TEXT EXCERPT
Dan. You are breaking my heart and filling it up, all at the same time. How is that possible?! I’ve cried. I’ve laughed. Coyote Sunrise is the next #mglit #mustread of #2019
Coyote and her dad, Rodeo, lost their family five years ago and have been on the road ever since. When Coyote finds out a park is being ripped up in their hometown, she comes up with a plan to get Rodeo take her across the country without him knowing. Along they way, they pick up passengers that impact their lives for the better.
You will not want to put this one down. It showcases the best in human beings and toys with your emotions. Dan has a way with the written word. He makes it so easy to read. Almost like you are reading your favorite dessert. I would not be surprised if Coyote is nominated for a Newbery!
I have been going through a reading slump lately with school starting back up. Fortunately, with traveling to Stanford for health reasons, I had a lot of time to read. Here are two books I highly recommend.
Harbor Me by Jacqueline Woodson
I cannot explain how much I loved this book. Kids who come from different walks of life get to know each other and realize they have more in common than different. It is what every teacher wishes to see in their classrooms. Acceptance and understanding. This book would be a PERFECT read aloud for ages 10 and up. Everyone should read it. I can just imagine the deep classroom discussions this book could lead to.
Synopsis from Penguin Random House:
It all starts when six kids have to meet for a weekly chat–by themselves, with no adults to listen in. There, in the room they soon dub the ARTT Room (short for “A Room to Talk”), they discover it’s safe to talk about what’s bothering them–everything from Esteban’s father’s deportation and Haley’s father’s incarceration to Amari’s fears of racial profiling and Ashton’s adjustment to his changing family fortunes. When the six are together, they can express the feelings and fears they have to hide from the rest of the world. And together, they can grow braver and more ready for the rest of their lives.
Resistance by Jennifer Nielsen
This book was action-packed. Jennifer Nielsen is one of my favorite middle-grade authors. You know you are getting a book that will keep you wanting to read well past your bedtime. Kids love her books because they can learn about history in a way that relates to them. You will not regret purchasing any of her books!
Synopsis from Google Books:
Chaya Lindner is a teenager living in Nazi-occupied Poland. Simply being Jewish places her in danger of being killed or sent to the camps. After her little sister is taken away, her younger brother disappears, and her parents all but give up hope, Chaya is determined to make a difference.
I received an ebook copy of THE BENEFITS OF BEING AN OCTOPUS via netgalley. Boy am I glad I read this book. It is a must have in the middle-grade classroom and school libraries. The main character, Zoey, allows children who live in poverty to see themselves in a book. Something they may have never experienced before. It is well-written. The characters are likable. All the praise this book has received so far is right on. You must pre-order this book. I am getting a copy for our elementary school library and recommending it to our intermediate-grade teachers.
Some people can do their homework. Some people get to have crushes on boys. Some people have other things they’ve got to do.

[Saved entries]
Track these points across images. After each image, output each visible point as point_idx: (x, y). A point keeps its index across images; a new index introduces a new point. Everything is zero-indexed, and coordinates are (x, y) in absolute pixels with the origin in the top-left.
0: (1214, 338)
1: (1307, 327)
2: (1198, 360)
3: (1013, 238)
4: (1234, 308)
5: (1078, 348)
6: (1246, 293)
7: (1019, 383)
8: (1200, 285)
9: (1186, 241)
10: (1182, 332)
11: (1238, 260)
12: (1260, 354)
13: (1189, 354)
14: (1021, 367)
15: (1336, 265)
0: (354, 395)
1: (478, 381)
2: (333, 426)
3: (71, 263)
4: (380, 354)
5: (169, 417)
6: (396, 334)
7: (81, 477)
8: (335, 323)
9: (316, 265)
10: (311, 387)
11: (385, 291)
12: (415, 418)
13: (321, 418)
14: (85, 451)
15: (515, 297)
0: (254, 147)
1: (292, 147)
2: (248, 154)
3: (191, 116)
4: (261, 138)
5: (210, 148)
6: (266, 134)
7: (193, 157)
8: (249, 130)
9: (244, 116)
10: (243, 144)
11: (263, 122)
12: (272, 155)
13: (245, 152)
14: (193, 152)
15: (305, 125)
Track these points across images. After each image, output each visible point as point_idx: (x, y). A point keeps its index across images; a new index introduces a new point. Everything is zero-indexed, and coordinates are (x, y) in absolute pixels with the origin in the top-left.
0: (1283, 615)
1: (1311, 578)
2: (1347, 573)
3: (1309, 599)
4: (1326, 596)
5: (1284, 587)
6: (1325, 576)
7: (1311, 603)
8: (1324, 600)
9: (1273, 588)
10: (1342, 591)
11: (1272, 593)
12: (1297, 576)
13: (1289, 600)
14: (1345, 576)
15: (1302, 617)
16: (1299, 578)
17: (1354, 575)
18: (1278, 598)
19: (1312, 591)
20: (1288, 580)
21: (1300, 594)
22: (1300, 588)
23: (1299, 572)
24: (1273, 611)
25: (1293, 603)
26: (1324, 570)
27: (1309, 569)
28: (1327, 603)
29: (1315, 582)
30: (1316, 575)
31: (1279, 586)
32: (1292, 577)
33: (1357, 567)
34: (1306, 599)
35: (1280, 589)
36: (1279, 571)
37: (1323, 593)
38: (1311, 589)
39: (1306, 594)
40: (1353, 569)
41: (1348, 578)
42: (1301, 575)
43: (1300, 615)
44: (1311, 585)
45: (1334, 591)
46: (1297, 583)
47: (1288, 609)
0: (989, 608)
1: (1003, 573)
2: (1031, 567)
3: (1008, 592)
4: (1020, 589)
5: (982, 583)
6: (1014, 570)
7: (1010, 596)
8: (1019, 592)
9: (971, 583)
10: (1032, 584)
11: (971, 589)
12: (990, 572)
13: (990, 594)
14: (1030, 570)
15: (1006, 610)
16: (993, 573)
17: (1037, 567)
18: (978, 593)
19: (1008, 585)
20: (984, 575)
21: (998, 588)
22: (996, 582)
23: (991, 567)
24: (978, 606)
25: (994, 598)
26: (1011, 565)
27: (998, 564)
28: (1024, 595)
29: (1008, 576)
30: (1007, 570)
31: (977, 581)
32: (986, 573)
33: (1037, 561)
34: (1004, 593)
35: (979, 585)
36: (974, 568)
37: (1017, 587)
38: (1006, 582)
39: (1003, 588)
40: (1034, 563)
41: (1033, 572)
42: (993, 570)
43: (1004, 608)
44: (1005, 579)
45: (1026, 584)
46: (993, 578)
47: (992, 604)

WHAT THIS EXERCISE ASKS
• a. Answer these questions from the middle-grade book reviews:
(i) How many years ago did Coyote and her dad lose their family?
(ii) What name do the six kids give the room where they meet?
(iii) Where does Chaya Lindner live?
• b. Continue the middle-grade book reviews from their last sentence.

EXPECTED RESPONSES
• a.
(i) Five years ago.
(ii) The ARTT Room, short for "A Room to Talk."
(iii) In Nazi-occupied Poland.

• b.
Seventh-grader Zoey has her hands full as she takes care of her much younger siblings after school every day while her mom works her shift at the pizza parlor. Not that her mom seems to appreciate it. At least there’s Lenny, her mom’s boyfriend―they all get to live in his nice, clean trailer.
At school, Zoey tries to stay under the radar. Her only friend Fuchsia has her own issues, and since they’re in an entirely different world than the rich kids, it’s best if no one notices them.
Zoey thinks how much easier everything would be if she were an octopus: eight arms to do eight things at once. Incredible camouflage ability and steady, unblinking vision. Powerful protective defenses.
Unfortunately, she’s not totally invisible, and one of her teachers forces her to join the debate club. Even though Zoey resists participating, debate ultimately leads her to see things in a new way: her mom’s relationship with Lenny, Fuchsia’s situation, and her own place in this town of people who think they’re better than her. Can Zoey find the courage to speak up, even if it means risking the most stable home she’s ever had?
This moving debut novel explores the cultural divides around class and the gun debate through the eyes of one girl, living on the edges of society, trying to find her way forward.
I have been thinking, for some time now, to start my own blog. It is a scary, an extremely scary, thought. I always struggled with writing, putting my thoughts into words. It never sounded the way I wanted it to sound. I felt the full message I was trying to get across was not there. Then I thought about my students who struggle everyday with putting their thoughts onto paper. I challenge them and expect them to write in every subject area, including writing their own blog post. But I never challenge myself to be a better writer.
If I am going to be the best teacher for my students, I need to learn right along with them, right? Why not blog and reflect on my teaching? Why not open myself up to criticism, feedback, just like I expect of my students? When talking about education reform, Grant Wiggins said in his new post today, “Implementation Version 1.0 is LIKELY to fail. We won’t get this right, most likely until Version 3.5. So, let’s fail early and often (as they say at IDEO) and work to get it right as quickly as possible, based on feedback and advice.” I am taking this to heart. I will fail. I will fail early and often. This is how I will become the teacher my students need me to be. I’m all in! Are you?